As someone who follows English football, I’m also struck by the less admirable qualities of some of the leading lights of the English team. Wayne Rooney, for all of his talent and effort, is a shameless diver. Captain horndog, John Terry, is, to put it mildly, not the most trustworthy of teammates. The names of Steven Gerard and Ashley Cole have graced the headlines for the usual nightclub shenanigans. It's one thing to accept that athletes are not role models. It's quite another to have your nation represented on the world's biggest stage by a squad whose peccadillos would rival the Florida State Seminoles or Cincinnati Bengals.
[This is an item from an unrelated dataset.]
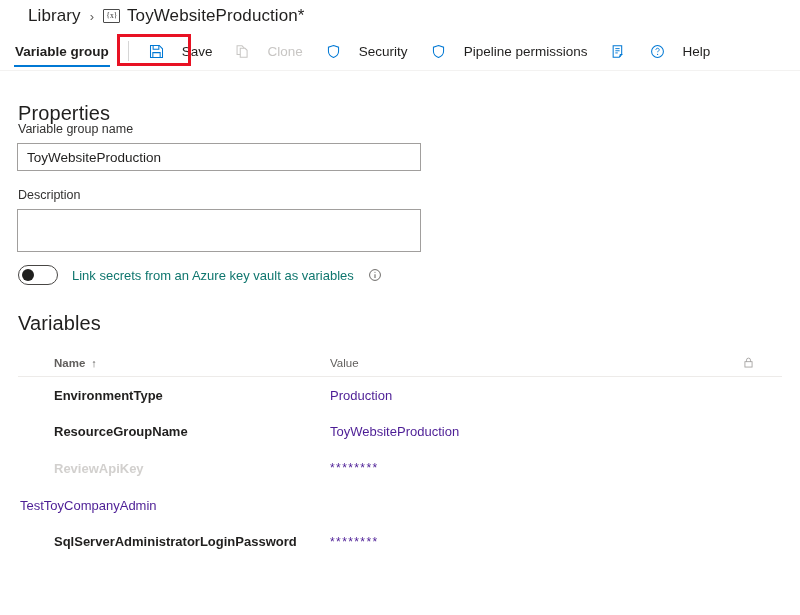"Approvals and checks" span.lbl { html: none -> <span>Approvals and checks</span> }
For all of my earlier criticisms of Soccernomics I must give credit where credit is due. The diagnosis of England’s predicament was spot on. In the chapter entitled “Why England Loses and Others Win,” the authors detail an 8 phase pattern that repeats itself every four years:
1. Pretournament - Certainty that England Will Win the World Cup. Check.
2. During the Tournament England Meets a Former Wartime Enemy. Check.
3. The English Conclude That the Game Turned on One Freakish Piece of Bad Luck That Could Happen Only to Them. Check.
4. Moreover, Everyone Else Cheated. Check.
5. England is Knocked Out Without Getting Anywhere Near Lifting the Cup. Check.
6. The Day After Elimination, Normal Life Resumes. Check.
7. A Scapegoat is Found. Check. Check and Check.
8. England Enters the Next World Cup Thinking it Will Win it. Well...stay tuned.
Rooting for Germany was easy for another reason. They played a positive, team-oriented brand of soccer that was fun to watch. England didn’t. “Germany” and “fun” are two words that don’t usually go together but they did last Sunday. The Germans also seemed to avoid the mistake made by other nations by choosing a young and energetic squad (among the regulars, only Miroslav Klose and Arne Friedrich are over 30). Other European nations, England, France, Italy, and Denmark among them, were more committed to big-name players regardless of their age, current form, or ability to mesh as a team.
And so the English team, like the U.S., will watch the remainder of the tournament from home. Commentators have observed what a great tournament this has been for South America (4 of the final 8 teams) and how this marks the 3rd time that an African nation (Ghana) has reached the Quarterfinals. Of the final eight nations remaining, four are Spanish-speaking. There is only one nation remaining whose official language is English. That nation is Ghana.